For another member, value is about transparency and visibility to make information available for the decision-makers. “When the coronavirus pandemic hit last year, all of our costs were going up, including our cleaning, PPE and supply chain costs,” he said. “Our working capital completely changed because we are a government entity, and we were asked to provide payment holidays to some debtors and to defer supplier payments.” The changes had an impact on their balance sheet. “Our value then was having a cashflow forecast with very dynamic changes to our inputs and real-time results-sharing” to understand the limits of their accounts payable and accounts receivable impacts. It also set a template for extend this type of near-real-time reporting to other processes.
Perhaps framing the discussion as “control vs. value” is limiting because it does not recognize that controlling itself has value. A member looked beyond financial controlling to include control over spending, guidelines and project metrics. “It is a continuous process, where a good controller must constantly try to tackle new problems,” he said. “When we hire a new person, the controller needs to make sure that person understands all the processes in the company.

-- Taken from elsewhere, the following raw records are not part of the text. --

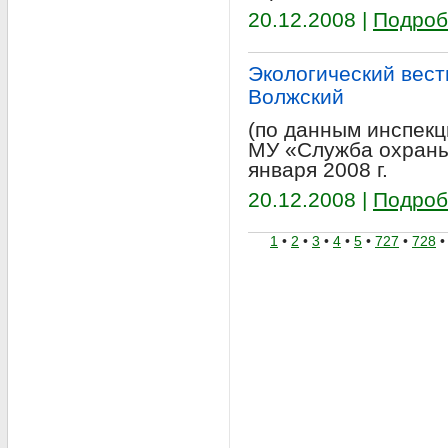
20.12.2008 |
Подроб
Экологический вестн
Волжский
(по данным инспекц
МУ «Служба охраны
января 2008 г.
20.12.2008 |
Подроб
1
•
2
•
3
•
4
•
5
•
727
•
728
•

When we open a new business line, the controller needs to make sure that it is coherent with the rest of the business in terms of the way we are accounting for things.” He concludes that FP&A is more value-focused in terms of having a forecast value, such as providing a forward-looking view, knowing exactly where the profitability and revenue is coming from, and knowing exactly where we are investing.
What holds finance back from achieving this value imperative?
In rapidly developing markets, CFOs spend years focused on building the accounting control foundation in their organization. While that may be been the original definition of value, that area become settled, but they may be unable to transition their mindset from accounting to the value-focused areas.
Risk aversion is inherent to so many people in finance, and there is a fear of being exposed for what they do not know. “As we move away from the controlling side to more forward-looking, we must step away from the things that we can control, and with it the need to be 100% guaranteed and defensible, into more things that are unknowable,” he said. “It takes a little bit of being comfortable with not knowing the answers.”
Contributing to risk aversion is the change to the new tools and materials of how finance creates value. “Since the majority of us come from finance, I have noticed an inherent fear about whether or not we have the skill set to understand the data from a business perspective,” one member said. “Do we have the technologies? Do we have a grasp on the technologies? Are we willing to let go of hugging that data sense and simply trust the information?”
However, the solution is never in the technology. “The challenge is that we do not have people to implement the technology and all the adequate tools in the market,” he said. “You must have internal champions so that the implementation of tools can be business-led and business-owned.”